What You Do NOT Need to Do
Panic preparedness is real and counterproductive. Here is what you specifically do not need:
- You do not need to buy a bunker or underground shelter. Not applicable to any realistic emergency scenario for civilians in the United States.
- You do not need to hoard toilet paper, cleaning supplies, or hand sanitizer. COVID-19 taught us that panic-buying causes the very shortages it tries to avoid. Buy one reasonable extra supply cycle.
- You do not need weeks of freeze-dried emergency food for your first kit. 72 hours of real food you already eat is far more practical and achieves the actual goal.
- You do not need to stockpile weapons. No realistic civilian emergency scenario in the US is improved by armament. This is FEMA's preparedness framework, not a militia guide.
- You do not need to tell others you're preparing. Preparedness is not a political statement or a sign of paranoia.
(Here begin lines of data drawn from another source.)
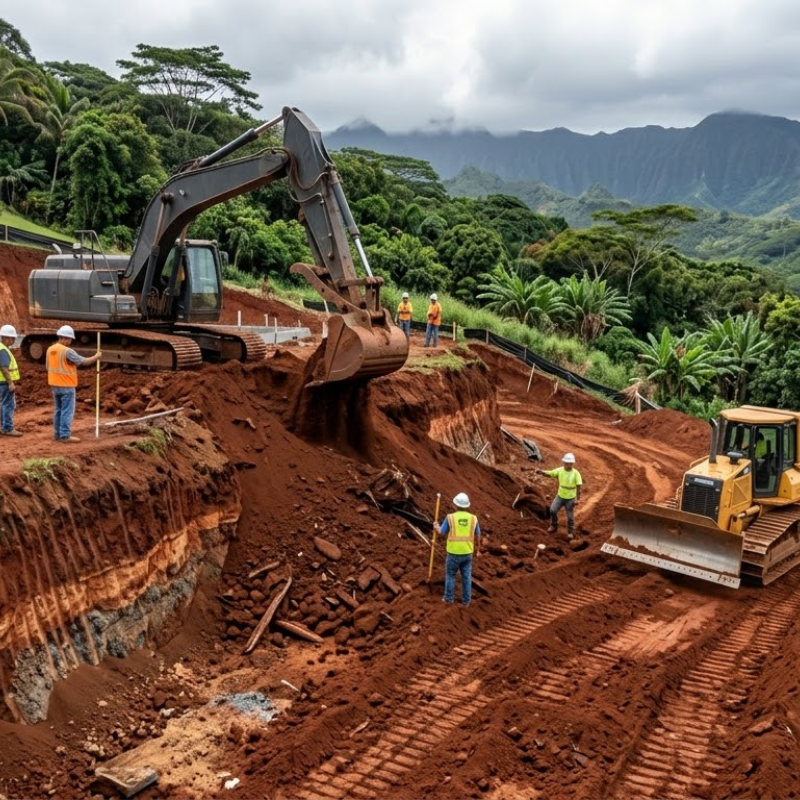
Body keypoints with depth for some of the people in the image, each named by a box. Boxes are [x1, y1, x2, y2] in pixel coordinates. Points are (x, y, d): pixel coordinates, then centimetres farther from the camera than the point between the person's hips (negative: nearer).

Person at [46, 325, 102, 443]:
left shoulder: (50, 349, 7)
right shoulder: (67, 351, -18)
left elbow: (48, 367, 15)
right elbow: (84, 361, -13)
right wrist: (96, 357, 3)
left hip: (55, 385, 8)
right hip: (67, 386, -8)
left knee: (58, 410, 15)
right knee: (67, 411, -3)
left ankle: (57, 434, 18)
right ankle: (65, 435, -3)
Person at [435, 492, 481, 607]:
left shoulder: (450, 517, -13)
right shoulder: (473, 518, -4)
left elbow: (442, 533, -2)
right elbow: (477, 536, 5)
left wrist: (437, 527, 21)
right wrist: (477, 550, 20)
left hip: (453, 553, -2)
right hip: (467, 553, 2)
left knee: (450, 575, 16)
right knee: (466, 577, 13)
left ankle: (449, 598, 24)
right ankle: (466, 600, 19)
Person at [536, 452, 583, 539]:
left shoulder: (576, 473, -17)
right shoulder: (560, 470, -8)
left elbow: (578, 487, -17)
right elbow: (549, 473, -11)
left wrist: (577, 499, -19)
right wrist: (541, 471, -32)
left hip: (570, 498, -3)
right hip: (560, 496, 3)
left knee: (570, 516, 7)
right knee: (553, 510, -8)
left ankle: (570, 532, 28)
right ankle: (554, 526, 17)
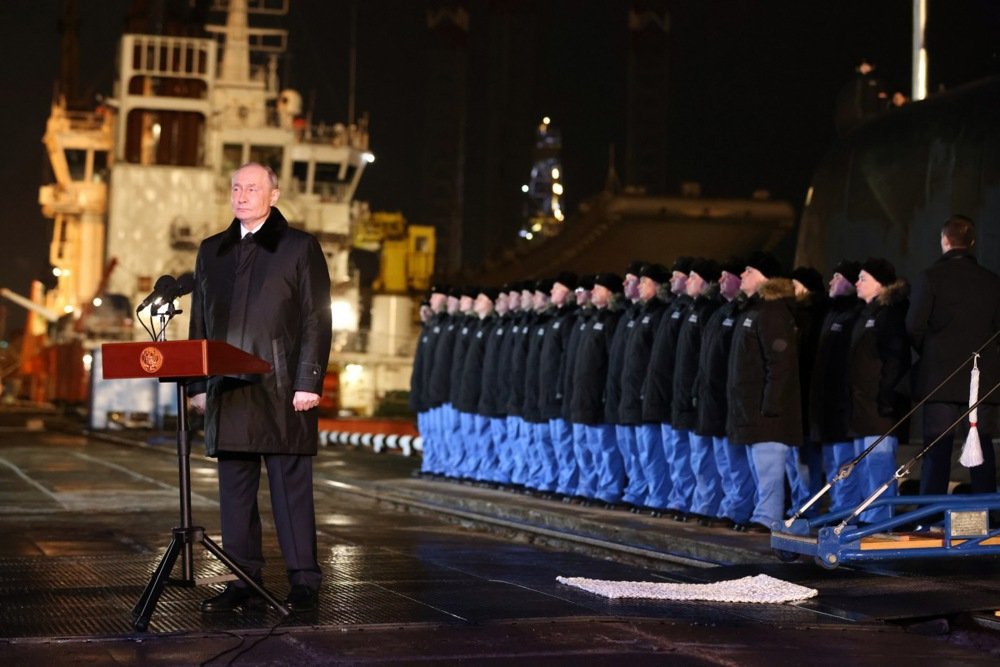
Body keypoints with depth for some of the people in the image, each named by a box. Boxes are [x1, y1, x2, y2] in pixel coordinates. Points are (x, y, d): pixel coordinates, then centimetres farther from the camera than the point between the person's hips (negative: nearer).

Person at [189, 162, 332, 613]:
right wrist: (199, 384, 8)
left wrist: (308, 382, -11)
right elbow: (200, 322, 16)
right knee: (234, 490, 7)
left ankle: (304, 581, 4)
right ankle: (243, 581, 13)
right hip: (228, 391, 5)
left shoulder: (300, 248, 3)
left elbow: (316, 320, -3)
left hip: (281, 390, -5)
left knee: (291, 487, -2)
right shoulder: (211, 252, 16)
It is the same common sense as keeping your car's gas tank above a quarter full.
Frequently Asked Questions
FEMA recommends 1 gallon per person per day as a minimum — half a gallon for drinking and half for cooking and hygiene. For a family of 4, a 72-hour supply is 12 gallons; a two-week supply is 56 gallons. Store water in food-grade containers, away from direct sunlight, and replace every 6–12 months (commercially bottled water can last to the printed expiration date). In hot climates or for households with nursing mothers, infants, or people doing heavy physical work, increase to 2 gallons per person per day.
A generator is useful but not essential as a first step. More practical first priorities: a battery power station for phone and device charging, a hand-crank or battery NOAA radio, and extra flashlight batteries. If you do buy a generator, it must always be used outdoors or in well-ventilated spaces at least 20 feet from windows and doors. CO poisoning from indoor generator use is a leading cause of emergency-related deaths annually. A battery power station (no CO risk, silent, usable indoors) is a better first purchase for most households.
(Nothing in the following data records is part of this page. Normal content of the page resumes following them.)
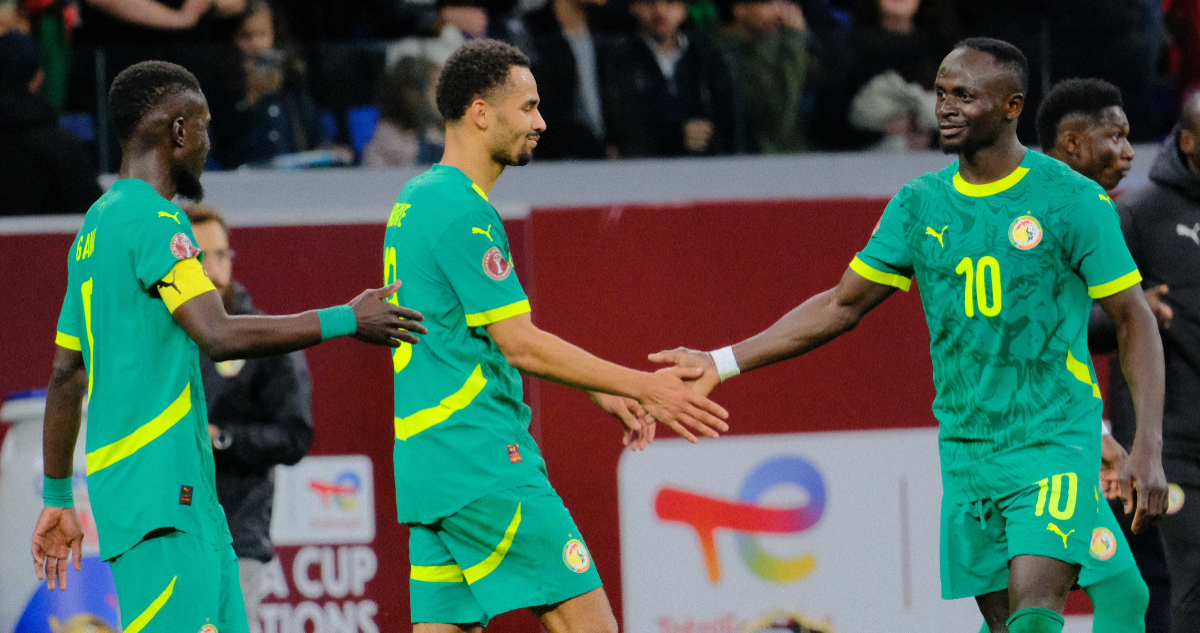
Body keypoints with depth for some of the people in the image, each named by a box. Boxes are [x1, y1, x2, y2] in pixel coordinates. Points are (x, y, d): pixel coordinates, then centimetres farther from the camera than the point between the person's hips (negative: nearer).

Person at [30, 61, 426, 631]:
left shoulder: (97, 226, 19)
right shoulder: (152, 219, -11)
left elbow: (66, 380, 23)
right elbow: (219, 336, -21)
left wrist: (58, 498, 28)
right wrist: (346, 321, -12)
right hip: (159, 489, -10)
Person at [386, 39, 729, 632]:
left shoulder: (417, 199, 18)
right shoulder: (464, 211, -13)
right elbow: (520, 345, -15)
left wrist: (604, 391, 25)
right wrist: (643, 387, -10)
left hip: (425, 460, 10)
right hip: (483, 459, -10)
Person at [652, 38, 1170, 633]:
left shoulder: (1071, 200, -6)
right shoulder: (919, 205, 8)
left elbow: (1135, 321, -3)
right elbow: (842, 306, 15)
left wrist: (1147, 450, -11)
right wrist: (723, 363, 9)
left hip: (1054, 447, -5)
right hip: (964, 454, 5)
FEMA recommends a minimum of 72 hours (3 days). Building toward 2 weeks covers most extended emergency scenarios without requiring specialized storage infrastructure. The most sustainable approach is "store what you eat, eat what you store" — maintain a deeper rotation of shelf-stable items from your regular diet (canned goods, dry staples, peanut butter). This avoids waste, keeps costs manageable, and means you'll actually have familiar, edible food in an emergency rather than a bucket of products you've never cooked.